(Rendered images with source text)
┄┄┄┄┄┄┄┄┄┄┄┄┄┄┄┄┄┄┄┄

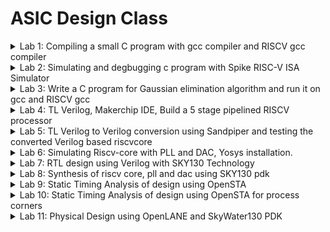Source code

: # ASIC Design Class
<details>
  
<summary>Lab 1: Compiling a small C program with gcc compiler and RISCV gcc compiler </summary>

## Lab 1A: Compiling a C program with gcc compiler, execute it and generate the output.

Write the C code in a file using any text editor and save it as sum1ton.c (source code).

Next, compile the source code using gcc compiler, this will generate the executable code.

Now, run the executable code to see the output.

Following image includes the source code and three commands to execute in terminal in sequence as shown, to generate the output.

![4-final](https://github.com/user-attachments/assets/aee6f573-d616-460f-8f7b-94fd9fad46fd)

## Lab 1B: Compiling a C program with RISCV gcc compiler, execute it, generate the output and compare with the output of Lab 1B.

The next task is to compile the sum1ton.c using RISCV gcc compiler using the command in following image, also to see the assembly code for C program, use the next command.

![1b-obj-dump1](https://github.com/user-attachments/assets/53cb974a-bced-4388-ab5f-b62bd0a68919)


Observe that object code dump generates the following, main function is present at location 10184 and 15 instructions are present in assembly code.

![1b-obj-dump](https://github.com/user-attachments/assets/1266eeb0-1246-483b-802b-da78ad867e37)

Next, try 0fast of RISCV compiler for same C code and observe the object code dump, now the main function is located at 100b0 and number of instructions present is 12.

![1b-obj-dump2-command](https://github.com/user-attachments/assets/6f62164f-66f3-4e5a-8249-0b21a8bd5a2c)

![1b-obj-dump2](https://github.com/user-attachments/assets/7c33319c-1092-4b76-924d-84d49bf7e8b3)

</details>

<details> 
  <summary>Lab 2: Simulating and degbugging c program with Spike RISC-V ISA Simulator </summary>

  ## Lab 2
</details>

<details>
  <summary>Lab 3: Write a C program for Gaussian elimination algorithm and run it on gcc and RISCV gcc </summary>

  ## Lab 3

  ![gauss](https://github.com/user-attachments/assets/fe01afaf-3f2b-4456-a40d-395f784dec01)

  ![gauss1](https://github.com/user-attachments/assets/d5ecafc7-a5fa-4429-aeff-b8996770a61a)

</details>

<details>
  <summary>Lab 4: TL Verilog, Makerchip IDE, Build a 5 stage pipelined RISCV processor </summary>

  ## Lab 4

Implementing a combinational circuit in TLV : Four function calculator using multiplexer

![Calculator](https://github.com/user-attachments/assets/eb6fe03f-6ede-40d0-8891-e71654a95171)

RISCV Block diagram - To be implemented in TLV, blockwise

![riscv-Block_diagram](https://github.com/user-attachments/assets/75ec57fe-8ce8-44a6-9420-d7f8b1a4d36a)

Program Counter

![programcounter](https://github.com/user-attachments/assets/6d40c0d7-7ff1-4188-b3d4-351ad8ad5e39)

Instruction Fetch

![instruction fetch](https://github.com/user-attachments/assets/3b64fcbd-14fe-4529-9671-5f107e60235f)

Instruction Decode

![instruction decode1](https://github.com/user-attachments/assets/c70d0629-28ea-468e-a498-a3183eabe908)

ALU

![alu](https://github.com/user-attachments/assets/c887fa03-efd4-4b3b-a0fb-8199e8871718)


Register Read

![reg_rd](https://github.com/user-attachments/assets/36c042aa-1a80-4095-92b2-2a25dfa68ee5)

Register Write

![reg_wr](https://github.com/user-attachments/assets/be815086-96ed-4599-81e1-173bb7b51b36)

Branching

![branching](https://github.com/user-attachments/assets/d77ccf7a-192a-4b76-ba59-4891b0931dd6)

RISCV implementation, combined cpu using above blocks.

![Diagram](https://github.com/user-attachments/assets/194d1d52-96ab-4a7f-8bd3-7a158e1406f1)

Following shows the clock and reset signals in waveform.

![clk](https://github.com/user-attachments/assets/cf192530-3d34-401d-b0a8-3cb1ffa9853f)

![reset_signal](https://github.com/user-attachments/assets/c21dba93-e09d-4419-bd75-595a3cc0562e)

The final sum getting accumulated with each cycle can be seen as following.

![final sum accumulation](https://github.com/user-attachments/assets/2d354c34-2718-49ac-a8df-572f430dd3ae)

</details>

<details> 
  <summary>Lab 5: TL Verilog to Verilog conversion using Sandpiper and testing the converted Verilog based riscvcore </summary>

  ## Lab 5

In Lab 4, in makerchip, riscvcore is built using TL Verilog, it generates tlv file. The tlv file generated in Lab4 is given to Sandpiper converter to generate verilog code.
In Lab 5, task is to match the output waveforms generated on makerchip and those generated by gtkwave after running testbench.

Following image shows the verilog generated by Sandpiper being compiled by iverilog and output waveform can be seen in next image on gtkwave.
  
![verilog2gtk](https://github.com/user-attachments/assets/d543c283-870b-439a-b0de-f03c10e96ba4)

Clock name is clk_bhu(makechip) and clk_bhu1(gtkwave) and sum can be seen in out which matches the output of makerchip in lab 4 which was generated by TL Verilog riscvcore.
1. Makerchip waveforms - click on image to open in new tab for clear view of waveforms.

Clock signal - clk_bhu

![clk](https://github.com/user-attachments/assets/cf192530-3d34-401d-b0a8-3cb1ffa9853f)

Reset signal

![reset_signal](https://github.com/user-attachments/assets/c21dba93-e09d-4419-bd75-595a3cc0562e)


Final sum
![final sum accumulation](https://github.com/user-attachments/assets/2d354c34-2718-49ac-a8df-572f430dd3ae)

2. gtkwave waveforms - clk_bhu1, out sum
   
!![gtkwave](https://github.com/user-attachments/assets/82550bb5-2acb-463a-af06-02e595b4503d)

</details>

<details> 
  <summary>Lab 6: Simulating Riscv-core with PLL and DAC, Yosys installation. </summary>

  ## Lab 6

  In Lab 5, riscv core was compiled in iverilog and program to sum 1 to 9 was shown working with output seen in gtkwave.
  In lab 6, with riscv core, DAC and PLL are added and the output of sum of numbers can be seen with its analog equivalent.

![asic_update](https://github.com/user-attachments/assets/8fdc4563-2ad2-4c29-8ec1-5ad71f925b72)


Yosys installation for next lab.
![yosys](https://github.com/user-attachments/assets/f2cab8b4-cb77-4668-823a-aac0e0ba37d3)

</details>

<details>
<summary>Lab 7: RTL design using Verilog with SKY130 Technology </summary>
  
## Lab 7
1 - Introduction to Verilog RTL design and Synthesis

![0 Screenshot from 2024-10-21 16-18-21](https://github.com/user-attachments/assets/096a7ff9-d3ef-4fed-9622-7244788a47e4)

In above figure, the central block is design, which consists of verilog code written as per specification for desired functionality.

To test whether the desired fuctionality is achieved, we need testbench which contains verilog code to generate set of stimulus and for given stimulus corresponding code for observer. Testbench also contains timing information related to running of simulation.

To perform above tasks, we use iverilog compiler and gtkwave waveform viewer as shown in following figure
![1 Screenshot from 2024-10-21 16-18-47](https://github.com/user-attachments/assets/6da79ef2-ee32-4cb6-b229-3e5516dabfae)

Following example shows a simple design of mux and corresponding testbench.
To run the verilog code in iverilog, and view waveforms in gtkwave, run the following three commands sequentially,
![image](https://github.com/user-attachments/assets/bda941fb-c0c7-43ed-81b9-ee77f735da20)

Mux module
```
module good_mux (input i0 , input i1 , input sel , output reg y);
always @ (*)
begin
	if(sel)
		y <= i1;
	else 
		y <= i0;
end
endmodule
```
Testbench for mux module
```
`timescale 1ns / 1ps
module tb_good_mux;
// Inputs
reg i0,i1,sel;
// Outputs
wire y;
// Instantiate the Unit Under Test (UUT), name based instantiation
	good_mux uut (.sel(sel),.i0(i0),.i1(i1),.y(y));
	//good_mux uut (sel,i0,i1,y);  //order based instantiation
initial begin
	$dumpfile("tb_good_mux.vcd");
	$dumpvars(0,tb_good_mux);
	// Initialize Inputs
	sel = 0;
	i0 = 0;
	i1 = 0;
	#300 $finish;
end
always #75 sel = ~sel;
always #10 i0 = ~i0;
always #55 i1 = ~i1;
endmodule
```
## Yosys and Logic synthesis

Yosys is a logic/RTL synthesis software suite which converts verilog, represented by Design block into netlist as shown in following diagram.

The block shown as .lib contains standard library cells which are present in pdk.

To perform synthesis, yosys needs commands as read_verilog, read_verilog, write_verilog.

![image](https://github.com/user-attachments/assets/8c0ea0b6-4835-4fb0-a8fd-c838036a9eed)

Once netlist is generated, it needs to be verified, for that it is run through iverilog, output vcd file is generated, which is run through gtkwave.

![image](https://github.com/user-attachments/assets/91c62c0e-883b-4425-97e4-eb01ff193e46)

Following command loads the liberty file containing standard cells, as shown, 418 cells types are imported,
![image](https://github.com/user-attachments/assets/00e054c8-5378-4c0a-878c-ce58171e8a5b)

Next, using read_verilog, we generated RTL for given design,
![image](https://github.com/user-attachments/assets/ecc37670-2191-42eb-b4a1-87842a62bcf1)

Following command is used for synthesis of top module
![image](https://github.com/user-attachments/assets/23e97d6d-b672-484d-9112-7e9d7189faa8)

Following command generates the netlist,
![image](https://github.com/user-attachments/assets/86e6ce95-0521-45ed-8d04-2383d48ed888)

![image](https://github.com/user-attachments/assets/c30129e8-3b96-4d4a-8747-fb0437b63fab)

Showing RTL design
![image](https://github.com/user-attachments/assets/def3ddaf-b6a2-47cd-886e-e9317c68ae47)

Next write netlist which can be used for simulation,
![image](https://github.com/user-attachments/assets/61bb5247-3b37-4d8f-b155-e428b1e471b9)

The generated netlist is as follows
![image](https://github.com/user-attachments/assets/d6b86354-2694-4d00-9b88-bbe2ed12bfe1)


2 - (a) Timing libs, (b) hierarchical vs flat synthesis and (c) efficient flop coding styles

liberty file contains information about standard cells such as, timing, power, area parameters. Also, multiple forms of same logic cell are available in standard cell library with different characteristics.

Whenever there are multiple modules are present in design, the netlist can be synthesised in either hierarchical form or as flat form.



3 - Combinational and sequential optmizations

1. 2 input AND gate<br>
Run the following commands sequentially to generate netlist<br>
yosys<br>
read_liberty -lib ../lib/sky130_fd_sc_hd__tt_025C_1v80.lib<br>
read_verilog opt_check2.v<br>
synth -top opt_check2<br>
abc -liberty ../lib/sky130_fd_sc_hd__tt_025C_1v80.lib<br>
opt_clean -purge<br>
show
![image](https://github.com/user-attachments/assets/23db51d8-ac89-4925-8b71-5a082e05830c)

2. 2 input OR Gate<br>
Run the following commands sequentially to generate netlist<br>
yosys<br>
read_liberty -lib ../lib/sky130_fd_sc_hd__tt_025C_1v80.lib<br>
read_verilog opt_check.v<br>
synth -top opt_check2<br>
abc -liberty ../lib/sky130_fd_sc_hd__tt_025C_1v80.lib<br>
opt_clean -purge<br>
show
![image](https://github.com/user-attachments/assets/f652c88a-4772-4cd9-95bc-d8efb544dfbe)

3. 3 input AND gate<br>
Run the command in similar manner as above with opt_check3.v
![image](https://github.com/user-attachments/assets/28f71953-ce71-4eb3-b0ac-1f141eb5f224)

4. 2 input XNOR
Run the command in similar manner as above with opt_check4.v
![image](https://github.com/user-attachments/assets/f91b12e9-e4e8-4033-8449-c8d8b8c1e577)

In case of multiple modules, flatten command needs to be used before generating netlist, otherwise it will show following error.

![Multiple module error Screenshot from 2024-10-21 22-15-42](https://github.com/user-attachments/assets/86d20872-a2e3-4587-ba0d-acdd2840e36b)

5. D Flipflop with asynchronour reset - active low
yosys
read_liberty -lib ../lib/sky130_fd_sc_hd__tt_025C_1v80.lib
read_verilog dff_const1.v
synth -top dff_const1
dfflibmap -liberty ../lib/sky130_fd_sc_hd__tt_025C_1v80.lib
show
![image](https://github.com/user-attachments/assets/94981cc0-46af-4e19-bec9-81d3a1b9af4a)

6. D Flipflop with asynchronour reset - active high<br>

yosys<br>
read_liberty -lib ../lib/sky130_fd_sc_hd__tt_025C_1v80.lib<br>
read_verilog dff_const2.v<br>
synth -top dff_const2<br>
dfflibmap -liberty ../lib/sky130_fd_sc_hd__tt_025C_1v80.lib<br>
show<br>
![image](https://github.com/user-attachments/assets/0c874f0b-1ca6-449c-8bc4-a2f99936a802)

7. D Flipflop with asynchronour reset Design 3<br>

yosys<br>
read_liberty -lib ../lib/sky130_fd_sc_hd__tt_025C_1v80.lib<br>
read_verilog dff_const3.v<br>
synth -top dff_const3<br>
dfflibmap -liberty ../lib/sky130_fd_sc_hd__tt_025C_1v80.lib<br>
show<br>
![image](https://github.com/user-attachments/assets/cb08e78d-b451-4f44-9cdb-0999691b03d4)

8. D Flipflop<br>
yosys<br>
read_liberty -lib ../lib/sky130_fd_sc_hd__tt_025C_1v80.lib<br>
read_verilog dff_const4.v<br>
synth -top dff_const4<br>
dfflibmap -liberty ../lib/sky130_fd_sc_hd__tt_025C_1v80.lib<br>
show<br>
![image](https://github.com/user-attachments/assets/dab1c857-bf01-458f-a603-677c68679d79)

9. D Flipflop<br>
yosys<br>
read_liberty -lib ../lib/sky130_fd_sc_hd__tt_025C_1v80.lib<br>
read_verilog dff_const5.v<br>
synth -top dff_const5<br>
dfflibmap -liberty ../lib/sky130_fd_sc_hd__tt_025C_1v80.lib<br>
show<br>
![image](https://github.com/user-attachments/assets/be1cdd24-f731-4c3f-adf0-15ea3d5896d6)

10. Counter optimisation

yosys<br>
read_liberty -lib ../lib/sky130_fd_sc_hd__tt_025C_1v80.lib<br>
read_verilog counter_opt.v<br>
synth -top counter_opt<br>
dfflibmap -liberty ../lib/sky130_fd_sc_hd__tt_025C_1v80.lib<br>
show<br>
![image](https://github.com/user-attachments/assets/72a7e3aa-4f1d-48d4-a7ed-b548f254bafb)

11. Counter optimisation 2

yosys<br>
read_liberty -lib ../lib/sky130_fd_sc_hd__tt_025C_1v80.lib<br>
read_verilog counter_opt2.v<br>
synth -top counter_opt2<br>
dfflibmap -liberty ../lib/sky130_fd_sc_hd__tt_025C_1v80.lib<br>
show<br>
![image](https://github.com/user-attachments/assets/b4808391-5a6d-4634-8ed1-9bdf9100d3bf)




4 - Gate level synthesis, blocking vs non-blocking statements and Synthesis-Simulation mismatch

Previously, RTL synthesis is carried out where netlist is generated from verilog code, which uses standard cells of pdk.
Observe that synthesised netlist and RTL verilog code are logically same. This netlist will contain for example and gate with input and output.
In gate level synthesis, abstract gates in synthesised netlist are replaced with gate level verilog models which can be functional models or timing aware models.

Once netlist generated after gate level synthesis, we need to do functional verification to remove synthesis-simulation mismatch. 
Some of the reasons for synthesis-simulation mismatch are, missing sensity list, block-non blocking assignments or non standard verilog code.

![image](https://github.com/user-attachments/assets/16d8171f-273f-490c-b92c-bb88783c242b)

1. 2x1 mux using ternary operator<br>
Compilation in iverilog<br>
![image](https://github.com/user-attachments/assets/380ad93e-06aa-4a67-ba39-c2f8eed39150)

Output of synthesis<br>
yosys<br>
read_liberty -lib ../lib/sky130_fd_sc_hd__tt_025C_1v80.lib<br>
read_verilog ternary_operator_mux.v<br>
synth -top ternary_operator_mux<br>
abc -liberty ../lib/sky130_fd_sc_hd__tt_025C_1v80.lib<br>
opt_clean -purge<br>
write_verilog -noattr ternary_operator_mux_net.v<br>
show<br>

![image](https://github.com/user-attachments/assets/2bb7cfa8-8720-4695-913d-05d3d7915c23)

2. Bad 2x1 mux

Output of synthesis<br>
yosys<br>
read_liberty -lib ../lib/sky130_fd_sc_hd__tt_025C_1v80.lib<br>
read_verilog bad_mux.v<br>
synth -top bad_mux<br>
abc -liberty ../lib/sky130_fd_sc_hd__tt_025C_1v80.lib<br>
opt_clean -purge<br>
write_verilog -noattr bad_mux_net.v<br>
!gvim bad_mux_net.v<br>
show<br>


![image](https://github.com/user-attachments/assets/69887389-d366-4fa3-aa0b-7ed76212316e)

3. Related to blocking statement
yosys<br>
read_liberty -lib ../lib/sky130_fd_sc_hd__tt_025C_1v80.lib<br>
read_verilog blocking_caveat.v<br>
synth -top blocking_caveat<br>
abc -liberty ../lib/sky130_fd_sc_hd__tt_025C_1v80.lib<br>
opt_clean -purge<br>
write_verilog -noattr blocking_caveat_net.v<br>
show<br>
![image](https://github.com/user-attachments/assets/57d0657e-6a38-4acf-a458-6712ec1f8deb)


Synthesis-simulation mismatch example
1. missing sensitivity list
2. for blocking and non blocking statements
   
</details>

<details>
  
<summary>Lab 8: Synthesis of riscv core, pll and dac using SKY130 pdk </summary>

## Comparision of Functional simulation output and Synthesised output.

### Output waveforms of functional simulation
![Screenshot from 2024-10-23 20-31-0935](https://github.com/user-attachments/assets/1f40ad8d-6bf3-41e8-8c12-dbac400ea077)

### Output waveforms of Synthesised verilog file

![Screenshot from 2024-10-23 20-37-574](https://github.com/user-attachments/assets/5c811dda-a056-43e5-829f-1df6e26a7566)


## Yosys stats related to synthesis

![image](https://github.com/user-attachments/assets/b5cfe879-f47d-4e91-81c7-ba5e02c4196f)
![image](https://github.com/user-attachments/assets/74656874-f86f-43b7-bdfc-e39d30bf060f)
![image](https://github.com/user-attachments/assets/ec9c3bfd-e393-4672-b6eb-1617978a21cd)

## Standard cells usage

![image](https://github.com/user-attachments/assets/227196f6-8acf-4f77-a933-7df7027d4453)
![image](https://github.com/user-attachments/assets/d8b5f250-7491-4920-a2e9-bb479eb65144)

</details>


<details>
  
<summary>Lab 9: Static Timing Analysis of design using OpenSTA </summary>

Static Timing analysis involves checking of design in terms of whether timing requirements are met for each path within the design.
The input to static timing analysis tool is the synthesised netlist generated, clock definations and other constraints related to input and output, it is independent of logic inputs.

![image](https://github.com/user-attachments/assets/78a7b014-56c6-4971-9dd0-43fdef8eeb64)

source: https://www.vlsisystemdesign.com/static-timing-analysis-sta/

STA tool breaks down the whole design into different path and check whether the delay present in signal propogation is not creating issue in correct functioning of the design.

Two of the most common timing constraints in design are setup time and hold time constraints. When static timing analysis is performed, STA tool reports whether these timing constraints are met for everypath in design.

In this lab, OpenSTA is used to perform static timing analysis. 
![image](https://github.com/user-attachments/assets/baac721a-fb9b-4398-975f-ef2b37ec303a)

### Lab Task 
1) Clock period of 10.15ns. 
2) Setup uncertainty and clock transition will be 5% of clock - use set_clock_uncertainty with 10.15 * 0.05
3) Hold uncertainty and data transition will be 8% of clock - use set_clock_uncertainty with 10.15 * 0.08

1) Input to OpenSTA includes synthesised netlist, liberty file containg pdk and other clock related and path related definations.
Following clock is created with period of 10.15ns
![image](https://github.com/user-attachments/assets/c3062cec-fe5c-41a8-baba-15edb088efc9)

The report generated by OpenSTA is as follows,

for max delay in path
![image](https://github.com/user-attachments/assets/de296d6c-7c7f-4803-a5ca-2c1c938a4343)

For min delay in path
![image](https://github.com/user-attachments/assets/5fabd2f1-3095-4774-b759-086e5f0df076)

</details>

<details>
  
<summary>Lab 10: Static Timing Analysis of design using OpenSTA for process corners</summary>

Below is the snapshot of SDC
![image](https://github.com/user-attachments/assets/6509cba4-f24a-4a70-b65e-924e897efd52)

Table of various slack report

![image](https://github.com/user-attachments/assets/78d08671-c7b0-44b3-8b1a-fab8231eea71)


<img width="713" alt="wns" src="https://github.com/user-attachments/assets/74f8f222-58ea-4b27-bf25-b448f9cce736">

<img width="857" alt="avg worst slack" src="https://github.com/user-attachments/assets/e03eb76b-ee87-4968-b8b9-c54ac6361a3d">

<img width="857" alt="worstslack" src="https://github.com/user-attachments/assets/c5868ed1-13f2-448d-a0d7-581c424c3bc0">


</details>

<details>
<summary>Lab 11: Physical Design using OpenLANE and SkyWater130 PDK </summary>



# Physical Design using OpenLANE flow and SkyWater130 PDK

The main components of ASIC design includes following,

#### 1. RTL designs

Sources of RTL designs are librecores.org, opencores.org, github.commom

#### 2. EDA Tools

Open source EDA tools are Qflow, OpenROAD, OpenLane

#### 3. Process Design Kit(PDK) data

An example of opensource PDK is Skywater 130nm PDK

![asic](images/asic00.png)

### Summary of simplified RTL to GDSII flow based on OpenLANE,

Synthesis - Design RTL is converted to circuits with componets form Standard cell library(SCL)

Floor/Poweplanning -
Chip floor planning - partition the chip die between different system building blocks and place IO pads

Macro Floor planning -  Dimensions, pin locations, rows definition
Powerplanning - Power network is created which includes, Power pads, Power straps, Power rings

Placement - Place the cells on the floorplan rows

Clock Tree Synthesis - Create a clock distribution network to deliver the clock to all sequential elements

Routing - Connecting cells together using available metal layers

Sign Off - Includes Physical verification through Design Rules Checking(DRC) and Layout vs Schematic(LVS) and Timing verification through Static Timing Analysis(STA).

![openlane flow](images/openlane.jpeg)


## Day 1 - Introduction to OpenLane

#### a. OpenLane working Directory
![workingdir](images/openlane_WD.png)
![workingdir](images/designpreprunsynth.png)

#### b. Design preparation steps

![workingdir](images/designprep.png)

#### c. Review files generated after design preparation and Synthesised
![workingdir](images/synth.png)
#### d. Steps to characterise Synthesis results

![workingdir](images/numberofcells.png)
![workingdir](images/dffnum.png)
Flop ratio calculations require, total number of cells synthesised and the number of flipflops among that,

```math
Flop\ ratio = \frac{number\ of\ flipflops}{total\ number\ of\ cells} = \frac{1613}{14876} = 0.10842968539

```
```math
Percentage\ of\ D-flipflops = 0.10842968539 * 100 = 10.842968539\ \%
```
## Day 2 - Floorplan and Introduction to library cells

#### a. Chip Floor planning considerations

1. Utilization factor and aspect ratio
2. Pre-placed cells
3. De-coupling capacitors
4. Power planning
5. Pin Placement and logical cell placement blockage
6. Floorplan in OpenLane and review layout in Magic
   
![workingdir](images/run_floorplan.png)
![workingdir](images/fpcomplete.png)
![workingdir](images/diearea.png)

<ins>Calculations of die area based on results generated from floorplan run</ins>

Floorplan run

![workingdir](images/flrplan_dir.png)

![workingdir](images/viewfloorplan.png)


tcl console for interaction

![workingdir](images/tclconsole.png)


![workingdir](images/floorplan.png)

Tapcells

![workingdir](images/tapcells.png)

IO pads

![workingdir](images/iopads.png)

Standard Cells
![workingdir](images/stancell1.png)
![workingdir](images/standardcells.png)

#### b. Library Binding and Placement

Need for libraries and characterisation

1. Netlist binding and initial place design
2. Optimise placement using estimated wire-length and capacitance
3. Final Placement optimisation
4. Congestion aware placement using Replace

Placement run

![workingdir](images/plmtrun.png)

Output of placement run

![workingdir](images/plmt_result.png)

Director after placement run

![workingdir](images/plmt_dir.png)

Placement of standard cell

![workingdir](images/plmn_stancell.png)


#### c. Cell design and characterization follows

1. Inputs for cell design follows
2. Circuit design Steps
3. Layout design steps
4. Typical characterization flow

#### d. General timing and characterization parameters

1. Timing threshold deifinitions
2. Propogation delay and transition time

## Day 3 - Design library cell using Magic layout and ngspice characterisation

#### a. CMOS inverter - Layout in Magic and spice simulation in ngspice

![workingdir](images/inverterrun.png)
![workingdir](images/inverterlayout.png)
![workingdir](images/layers1.png)
![workingdir](images/drcerror.png)

<ins>Editing spice inverter design</ins>

Extracting spice netlist from layout

![workingdir](images/spiceextract.png)

Generated spice netlist

![workingdir](images/inv_spice.png)

Editing spice netlist

![workingdir](images/edited_spice.png)


Running ngspice 

![workingdir](images/ngspice_run.png)


Transient simulation of inverter

![workingdir](images/waveforms.png)





#### b. Layout and cmos fabrication processor

#### c. Sky130 tech files

## Day 4 - Pre-layout timing analysis and Clock tree synthesis

#### a. Timing modelling using delay tables

#### b. Timing analysis with ideal clocks using OpenSTA

#### c. Clock tree synthesis using TrintonCTS and signal integrity

#### d. Timing analysis with real clocks using OpenSTA


## Day 5 - Final steps for RTL2GDS using trintonRoute and OpenSTA

#### a. Routing and Design rule check(DRC)

#### b. Power distribution network and Routing

#### c. TrintonRoute features


</details>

┄┄┄┄┄┄┄┄┄┄┄┄┄┄┄┄┄┄┄┄

WHAT YOU ARE ASKED TO DO → If a line in the records above includes the string "network", copy it.

RESPONSE TO THE EXERCISE →
Powerplanning - Power network is created which includes, Power pads, Power straps, Power rings
Clock Tree Synthesis - Create a clock distribution network to deliver the clock to all sequential elements
#### b. Power distribution network and Routing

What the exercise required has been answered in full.